Essa Lei Complementar revogou o artigo 14-A do Código Tributário Municipal (Lei nº 691/84). Foi consequência da decisão proferida pelo STF no julgamento do Recurso Extraordinário nº 1.167.509, que declarou a inconstitucionalidade da obrigatoriedade do cadastro. O julgamento ocorreu no mês de março de 2021, porém teve seu trânsito em julgado apenas no mês de junho.

Por conseguinte, deixou de ser obrigatória a retenção do ISS pelo tomador, tendo em vista que em muitas situações esse imposto não era devido.

Como funcionava o CEPOM

Sempre que um tomador de serviços com sede no Rio de Janeiro contratava um prestador não sediado na cidade, deveria exigir desse prestador sua inscrição no CEPOM.

Poderiam ocorrer, então, duas hipóteses:

Se o prestador não apresentasse o cadastro, o tomador deveria fazer a retenção obrigatória do ISS. E isso causaria duplicidade do pagamento para o prestador, que também teria que pagar o imposto no município sede de sua empresa.

Se o tomador não fizesse a retenção, passaria a ser considerado o titular da dívida e teria que arcar com o prejuízo. Seria, então, judicialmente cobrado pela Fazenda Municipal por não ter feito a referida retenção. 

Em outras palavras, o município do Rio de Janeiro acabava recebendo um imposto que não era da sua competência, quer fosse ele pago pelo tomador ou pelo prestador.

O que muda com a legislação

Como foi dito, a legislação veio como consequência de uma decisão do STF. Mesmo antes de a referida lei entrar em vigor, os Tribunais cariocas já vinham confirmando a decisão do STF.

Em abril de 2021, por exemplo, a 4ª Câmara Cível do Tribunal de Justiça do Rio de Janeiro condenou a Prefeitura Municipal a ressarcir os valores retidos a título de ISS por uma empresa de consultoria sediada na capital mineira, Belo Horizonte. 

A decisão ocorreu antes de transitar em julgado a decisão do STF. Nesse caso, o Desembargador Relator, Reinaldo Pinto Alberto Filho, entendeu não ser de competência da legislação municipal impor, “como forma de penalidade ao descumprimento de uma obrigação acessória, a modificação da competência tributária, de forma que a obrigação principal passasse a ser devida ao município do Rio de Janeiro.”

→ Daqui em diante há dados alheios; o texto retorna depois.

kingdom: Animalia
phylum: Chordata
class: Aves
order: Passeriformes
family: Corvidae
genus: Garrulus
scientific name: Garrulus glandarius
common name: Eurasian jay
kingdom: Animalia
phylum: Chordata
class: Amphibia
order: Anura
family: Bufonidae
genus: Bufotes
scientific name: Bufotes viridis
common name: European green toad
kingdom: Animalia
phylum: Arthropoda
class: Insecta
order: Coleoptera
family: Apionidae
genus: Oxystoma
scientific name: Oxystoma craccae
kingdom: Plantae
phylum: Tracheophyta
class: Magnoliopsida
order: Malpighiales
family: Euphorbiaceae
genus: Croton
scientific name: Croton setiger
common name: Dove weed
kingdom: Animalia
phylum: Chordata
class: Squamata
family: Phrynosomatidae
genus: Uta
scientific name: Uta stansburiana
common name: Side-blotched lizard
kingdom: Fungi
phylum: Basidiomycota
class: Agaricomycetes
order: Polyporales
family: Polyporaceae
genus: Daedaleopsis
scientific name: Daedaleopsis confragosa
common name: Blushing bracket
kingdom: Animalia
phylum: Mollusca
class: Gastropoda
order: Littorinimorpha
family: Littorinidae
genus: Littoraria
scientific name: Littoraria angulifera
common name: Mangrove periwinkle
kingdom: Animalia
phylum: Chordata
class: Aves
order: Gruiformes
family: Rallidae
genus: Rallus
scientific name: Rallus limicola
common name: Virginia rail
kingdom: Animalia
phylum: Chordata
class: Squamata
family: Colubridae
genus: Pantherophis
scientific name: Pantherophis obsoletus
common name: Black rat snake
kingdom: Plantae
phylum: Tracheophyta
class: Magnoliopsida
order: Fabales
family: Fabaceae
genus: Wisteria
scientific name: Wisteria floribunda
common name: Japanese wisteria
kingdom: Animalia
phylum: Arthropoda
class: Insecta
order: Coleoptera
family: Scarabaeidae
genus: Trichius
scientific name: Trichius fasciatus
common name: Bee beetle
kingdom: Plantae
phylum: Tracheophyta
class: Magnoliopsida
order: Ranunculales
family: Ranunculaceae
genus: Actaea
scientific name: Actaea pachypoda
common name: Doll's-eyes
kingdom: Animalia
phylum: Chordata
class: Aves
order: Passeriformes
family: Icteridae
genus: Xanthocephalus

Mesmo antes do advento da Lei, deixou de ser exigida a retenção do ISS nessa modalidade. No mês de junho de 2021, houve uma atualização no sistema da Nota Carioca, por meio da qual deixou de ser exigida a declaração da retenção desse tributo. 

Portanto, a legislação veio para consolidar a decisão do STF e dos tribunais estaduais para acabar com a obrigatoriedade do cadastro e para não exigir a retenção do ISS na contratação de empresas prestadoras de serviços que não sejam sediadas no município do Rio de Janeiro.